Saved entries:
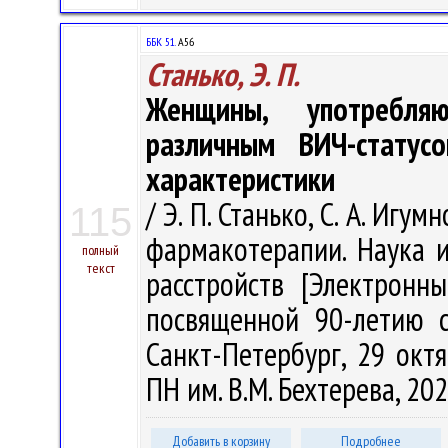
ББК 51.
А56
Станько, Э. П.
Женщины, употребля
различным ВИЧ-статус
характеристики
/ Э. П. Станько, С. А. Игу
115
фармакотерапии. Наука 
полный
текст
расстройств [Электронны
посвященной 90-летию с
Санкт-Петербург, 29 окт
ПН им. В.М. Бехтерева, 202
Добавить в корзину
Подробнее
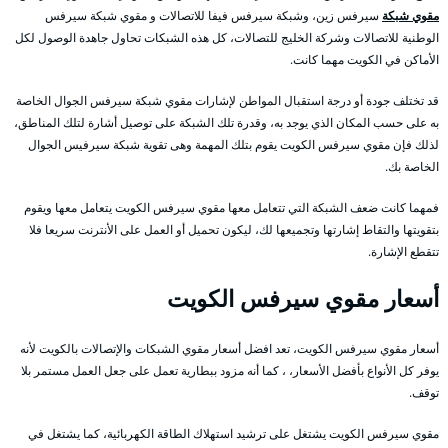
مقوي شبكة
سيرفس زين، وشبكة سيرفس فيفا للاتصالات و مقوي شبكة سيرفس
الوطنية للاتصالات وشركة الخليج للتصالات، كل هذه الشبكات تحاول جاهدة الوصول لكل
الأماكن في الكويت مهما كانت.
قد تختلف جودة أو درجة استقبال المواطن لإشارات مقوي شبكة سيرفس الجوال الخاصة
به على حسب المكان الذي يوجد به، وقدرة تلك الشبكة على توصيل أشارة لتلك المناطق،
لذلك فإن مقوي سيرفس الكويت يقوم بتلك المهمة وهى تقوية شبكة سيرفيس الجوال
الخاصة بك.
فمهما كانت ضعف الشبكة التي تتعامل معها مقوي سيرفس الكويت يتعامل معها ويقوم
بتقويتها والتقاط إشارتها وتجميعها لك، ليكون تحميل أو العمل على الأنترنت سريعا فلا
تتقطع الإشارة.
أسعار مقوي سيرفس الكويت
أسعار مقوي سيرفس الكويت، تعد افضل أسعار مقوي الشبكات والإتصالات بالكويت لأنه
يوفر كل الأنواع بأفضل الأسعار، ، كما أنه مزود ببطارية تعمل على جعل العمل مستمر بلا
توقف.
مقوي سيرفس الكويت يشتغل على ترشيد استهلاك الطاقة الكهربائية، كما يشتغل في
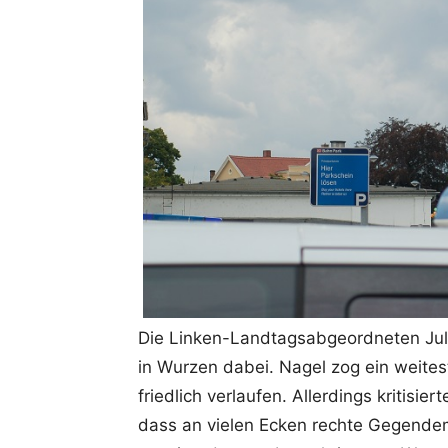
Die Linken-Landtagsabgeordneten Juli
in Wurzen dabei. Nagel zog ein weitest
friedlich verlaufen. Allerdings kritisie
dass an vielen Ecken rechte Gegendem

## Goal of the exercise
Please return every line of the records that contains the word "الخاصة".

## Answer to this exercise
قد تختلف جودة أو درجة استقبال المواطن لإشارات مقوي شبكة سيرفس الجوال الخاصة
الخاصة بك.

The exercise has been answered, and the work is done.